Power producers in states across the nation's midsection told a survey that decreased demand in the region will lead to a surplus through 2022, and that natural gas will account for a significant portion of new base load capacity, based on the fuel's success rate over the past five years.
The survey, which was conducted by Midcontinent Independent System Operator Inc. (MISO) and the Organization of MISO States (OMS) and released last Wednesday, found that the region served by MISO -- 15 states and the Canadian province of Manitoba -- is projected to have a surplus of 2.7 to 4.8 gigawatts (GW) in 2018. The surplus is projected to increase to a range of 3.2-7.3 GW in 2020 before sliding to 0.7-5.4 GW in 2022.
Utilities representing more than 96% of MISO's load responded to the survey.
According to MISO, 26% of a sample set of natural gas projects that went through the Definitive Planning Phase (DPP) between 2012 and 2016 had also completed a Generator Interconnection Agreement (GIA), and were deemed a success by the regional transmission organization (RTO). Conversely, 37% of natural gas projects in the DPP queue withdrew during that timeframe.
"That leaves a potential success rate [for natural gas projects] somewhere in the middle, between 26-63%, for those projects still in the DPP study," MISO said in a slide presentation that accompanied the survey results. The RTO added that after a discussion with its stakeholders, it decided to add 35% of projects in DPP to the survey's zonal and regional values as potential resources.
The survey showed that 19 natural gas interconnection requests between 2012 and 2016 moved on to the DPP study cycle. Of those, five projects completed a GIA, seven were withdrawn and another seven were either still in the study cycle queue or had a GIA in progress.
Capacity retirements, which MISO classified as potentially unavailable resources and presumably would include coal- and nuclear-powered generation, were projected to total 1.56 GW in the 2018 planning year and 2.62 GW in 2022. The reductions would be partially offset by 1.37 GW of potential new capacity in 2018, and fully offset by 4.1 GW of potential new capacity in 2022.

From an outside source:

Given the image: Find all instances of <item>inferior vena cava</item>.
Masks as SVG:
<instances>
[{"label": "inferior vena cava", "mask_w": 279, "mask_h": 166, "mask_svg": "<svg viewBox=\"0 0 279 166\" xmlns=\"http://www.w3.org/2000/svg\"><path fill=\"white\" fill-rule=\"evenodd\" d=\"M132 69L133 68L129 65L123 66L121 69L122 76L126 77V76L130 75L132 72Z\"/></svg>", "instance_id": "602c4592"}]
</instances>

MISO said all projected capacity is not available to serve load outside certain local resource zones (LRZ) due to north-south transfer limitations. Excluding MISO's 8th, 9th and 10th LRZs -- which cover Arkansas, East Texas/Louisiana and Mississippi, respectively -- the region is projected to see 1.08 GW of potential new capacity in 2018, offsetting about 0.99 GW in retirements. For the 2022 planning year, the region is expected to have 2.8 GW of potential new capacity, offsetting 1.94 GW of retirements.
Low commodity prices, abundant supplies and increased regulatory scrutiny on coal and nuclear power have helped boost natural gas for power generation in recent years. Despite the trend, some utilities with nuclear power plants have approached state governments for subsidies.
Earlier this month, Exelon Corp. warned that it would permanently shutter the single operating unit at its troubled Three Mile Island nuclear reactor in Pennsylvania -- which is outside of MISO's purview -- by 2019 unless the state agreed to subsidize the plant. In order to preserve some nuclear power plants, and the jobs that go with them, Illinois and New York recently enacted such subsidies.